The Liberal Democrat plans include keeping the council tax increase to below 5% — while reversing many of the possible cuts proposed in the council’s recent budget consultation and the LibDems also have new proposals for investing in frontline services.

Liberal Democrat Group Leader Cllr Fraser Macpherson said :

“After 17 years of SNP control at Dundee City Council, we’ve seen repeated cuts to frontline services, shrinking neighbourhood provision and a steady erosion of what residents rely on.  Dundee deserves better. Our starting point has been simple — protect schools, protect vulnerable people and protect neighbourhood services. We will not balance the books on the backs of children, elderly residents or the most vulnerable.”

The Liberal Democrat budget key points :

Stops cuts to school crossing patrollers
• Prevents closure of secondary school swimming pools
• Protects devolved secondary school budgets
• Freezes school meal charges
• Restores supported bus services cut by the SNP
• Expands CCTV rather than switching cameras off
• Rejects less frequent bin collections

The LibDem proposals also maintain £500,000 funding for Dundee’s Food Network, provide additional support to the Dundee Health and Social Care Partnership, and protect community regeneration and cultural funding.

The budget includes £1 million for road resurfacing and £500,000 for pavements — alongside additional street cleaning posts and new forestry, animal control, community warden and countryside ranger roles.

Broughty Ferry Councillor Craig Duncan said :

“Residents are fed up with potholes, dirty streets and rising charges. Our budget invests in roads, pavements and street cleaning — and reduces proposed car parking increases.   We would also restore Broughty Castle opening all year round and would maintain UNESCO funding.”

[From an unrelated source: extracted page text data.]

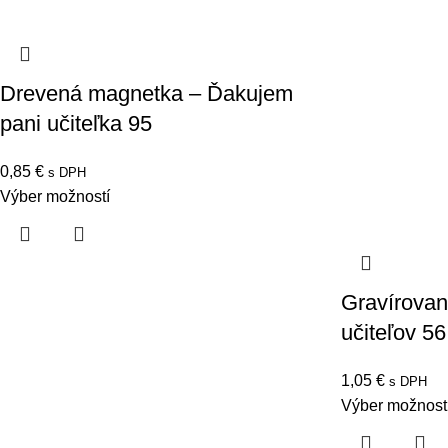
Drevená magnetka – Ďakujem
pani učiteľka 95
0,85
€
s DPH
Výber možností
Gravírova
učiteľov 56
1,05
€
s DPH
Výber možnost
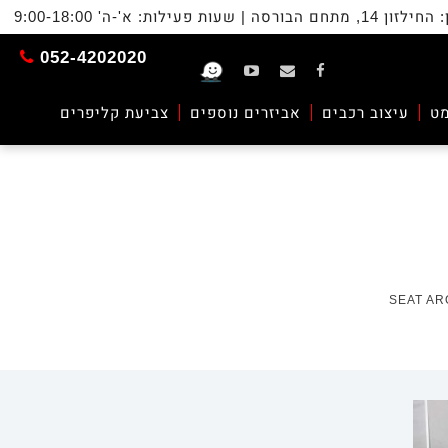
ת פעילות: א'-ה' 9:00-18:00
52-
052-4202020
Sunfilm
Sunfilm
Sunfilm
20
ilm
עיצוב רכבים
אביזרים נוספים
צביעת קליפרים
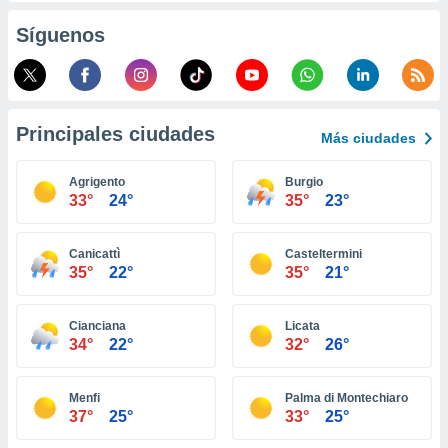
retirar su
Síguenos
ento u
 de datos
er momento
ic en
o en
Principales ciudades
Más ciudades
 Cookies
en
Agrigento
Burgio
eb.
33°
24°
35°
23°
y
socios
Canicattì
Casteltermini
el
35°
22°
35°
21°
to de
Cianciana
Licata
34°
22°
32°
26°
la
 en un
 y/o acceder
Menfi
Palma di Montechiaro
 de datos
37°
25°
33°
25°
ara
 anuncios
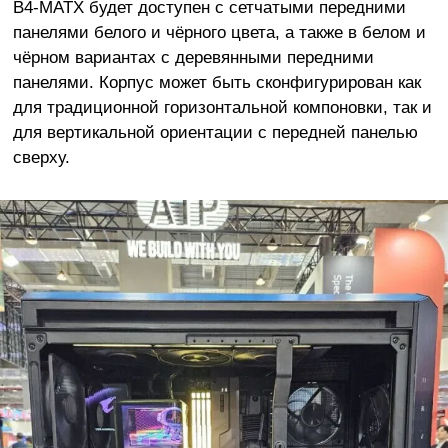
B4-MATX будет доступен с сетчатыми передними
панелями белого и чёрного цвета, а также в белом и
чёрном вариантах с деревянными передними
панелями. Корпус может быть сконфигурирован как
для традиционной горизонтальной компоновки, так и
для вертикальной ориентации с передней панелью
сверху.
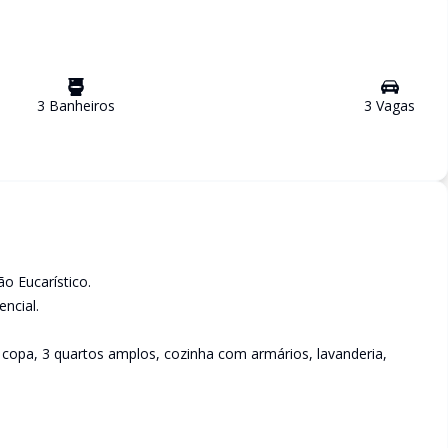
3
Banheiro
s
3
Vaga
s
o Eucarístico.
ncial.
opa, 3 quartos amplos, cozinha com armários, lavanderia,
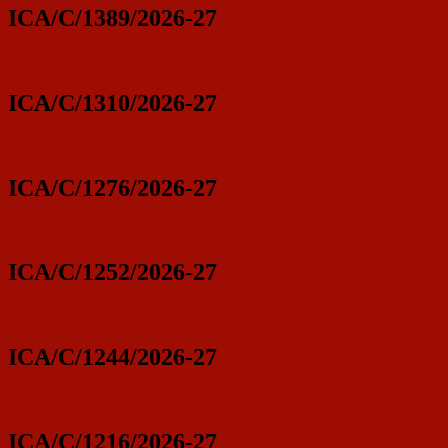
ICA/C/1389/2026-27
ICA/C/1310/2026-27
ICA/C/1276/2026-27
ICA/C/1252/2026-27
ICA/C/1244/2026-27
ICA/C/1216/2026-27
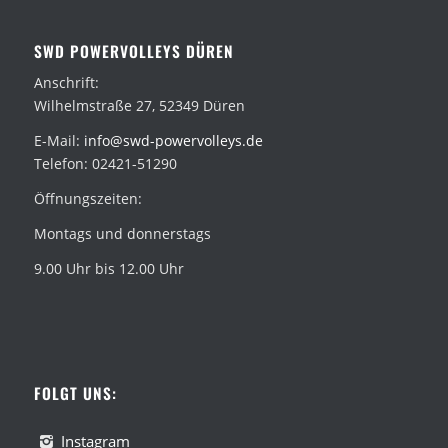
SWD POWERVOLLEYS DÜREN
Anschrift:
Wilhelmstraße 27, 52349 Düren
E-Mail:
info@swd-powervolleys.de
Telefon: 02421-51290
Öffnungszeiten:
Montags und donnerstags
9.00 Uhr bis 12.00 Uhr
FOLGT UNS:
Instagram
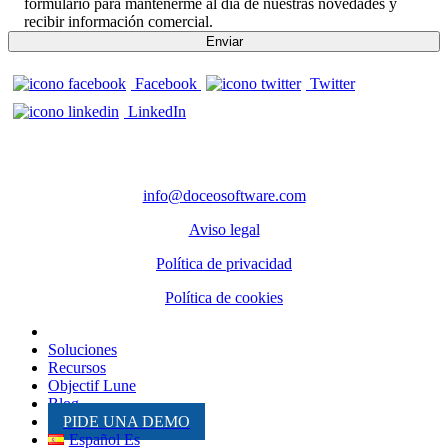
formulario para mantenerme al día de nuestras novedades y
recibir información comercial.
Facebook
Twitter
LinkedIn
CONTACTO
info@doceosoftware.com
Aviso legal
Política de privacidad
Política de cookies
Inicio
Soluciones
Recursos
Objectif Lune
Blog
PIDE UNA DEMO
Español Es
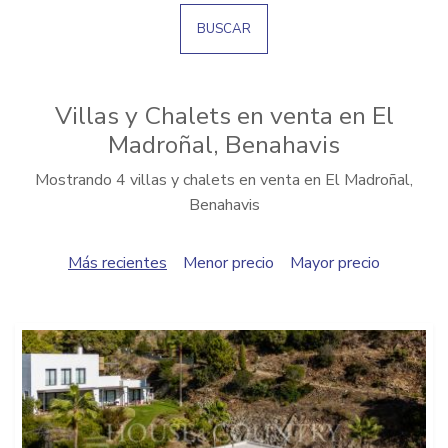
BUSCAR
Villas y Chalets en venta en El
Madroñal, Benahavis
Mostrando 4 villas y chalets en venta en El Madroñal,
Benahavis
Más recientes
Menor precio
Mayor precio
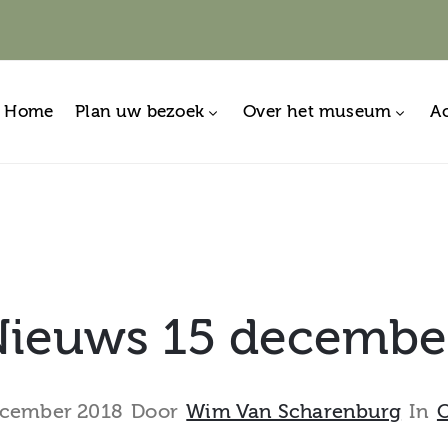
Home
Plan uw bezoek
Over het museum
Ac
ieuws 15 decembe
ecember 2018
Door
Wim Van Scharenburg
In
O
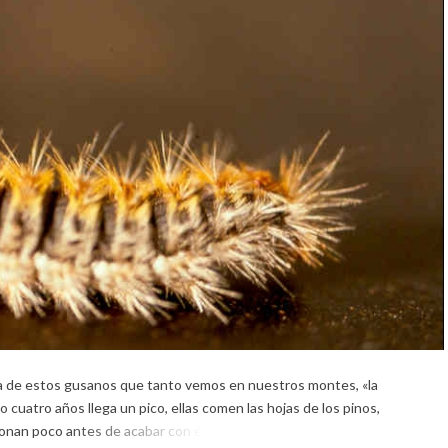
a de estos gusanos que tanto vemos en nuestros montes, «la
o cuatro años llega un pico, ellas comen las hojas de los pinos,
onan poco antes de acabar con él, en […]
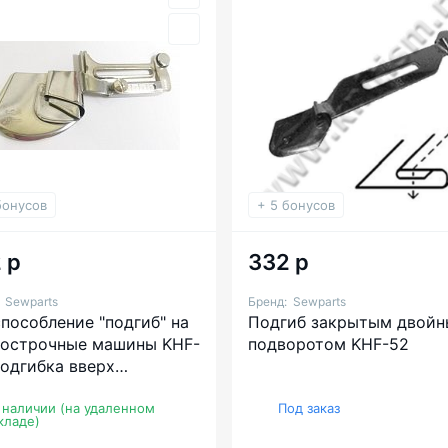
бонусов
+ 5 бонусов
 р
332 р
:
Sewparts
Бренд:
Sewparts
пособление "подгиб" на
Подгиб закрытым двой
острочные машины KHF-
подворотом KHF-52
Подгибка вверх
ытым полуторным
оротом
 наличии (на удаленном
Под заказ
кладе)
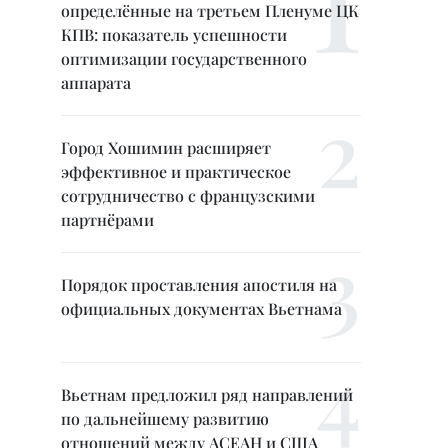
определённые на третьем Пленуме ЦК
КПВ: показатель успешности
оптимизации государственного
аппарата
Город Хошимин расширяет
эффективное и практическое
сотрудничество с французскими
партнёрами
Порядок проставления апостиля на
официальных документах Вьетнама
Вьетнам предложил ряд направлений
по дальнейшему развитию
отношений между АСЕАН и США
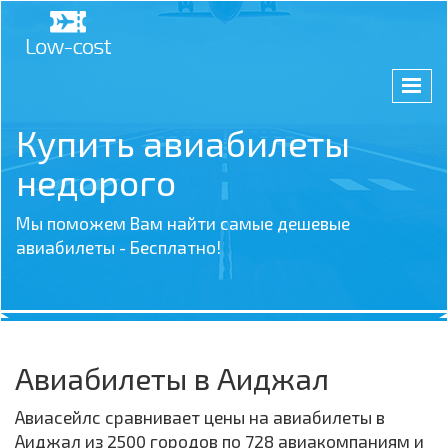
Купить авиабилеты
недорого
Мы поможем Вам найти самые дешевые
авиабилеты - Бесплатно!
Авиабилеты в Аиджал
Авиасейлс сравнивает цены на авиабилеты в
Аиджал из 2500 городов по 728 авиакомпаниям и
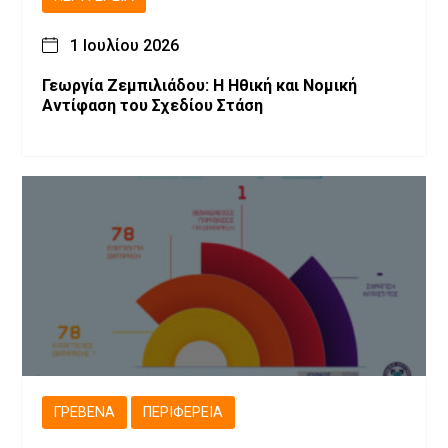
1 Ιουλίου 2026
Γεωργία Ζεμπιλιάδου: Η Ηθική και Νομική
Αντίφαση του Σχεδίου Στάση
ΓΡΕΒΕΝΆ
ΠΕΡΙΦΈΡΕΙΑ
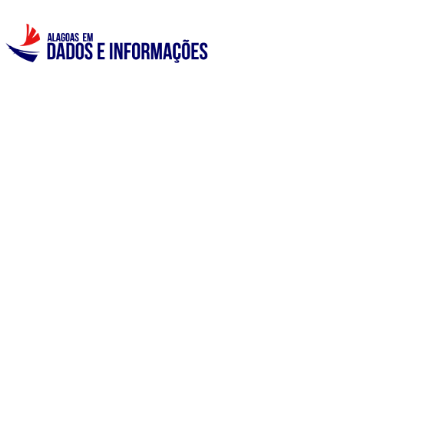
INÍCIO
DADOS
PAINÉIS
MAPAS
NOTAS TÉCNICAS
INVENTÁRIO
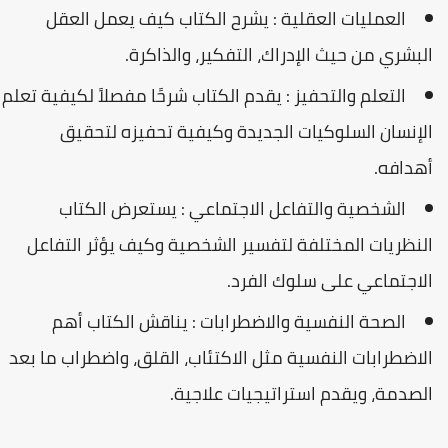
العمليات العقلية : يشرح الكتاب كيف يعمل العقل
البشري من حيث الإدراك، التفكير، والذاكرة.
التعلم والتحفيز : يقدم الكتاب شرحًا مفصلاً لكيفية تعلم
الإنسان السلوكيات الجديدة وكيفية تحفيزه لتحقيق
أهدافه.
الشخصية والتفاعل الاجتماعي : يستعرض الكتاب
النظريات المختلفة لتفسير الشخصية وكيف يؤثر التفاعل
الاجتماعي على سلوك الفرد.
الصحة النفسية والاضطرابات : يناقش الكتاب أهم
الاضطرابات النفسية مثل الاكتئاب، القلق، واضطراب ما بعد
الصدمة، ويقدم استراتيجيات علاجية.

West End councillor Michael Crichton highlighted the reinstatement of bus services :

“The SNP axed the 204, the 206 and the Shoppers’ Bus — services relied upon by elderly and vulnerable citizens. We will restore them.     We are also preventing increases to domestic waste charges and bulky uplift charges. People are under enough financial pressure already.”

Strathmartine councillor Daniel Coleman added :

“Seventeen years in charge means responsibility. If services are shrinking and neighbourhoods feel neglected, that’s not someone else’s fault — it’s the administration’s record.    Our savings come from trimming non-essential spending — not cutting the services residents depend on.”

Cllr Macpherson concluded :

“This is a clear alternative to years of Dundee SNP failure.    After 17 years of cuts and excuses, we are offering protection for frontline services, investment in neighbourhoods and a responsible council tax level.   Dundee doesn’t need more of the same — it needs a change of direction.”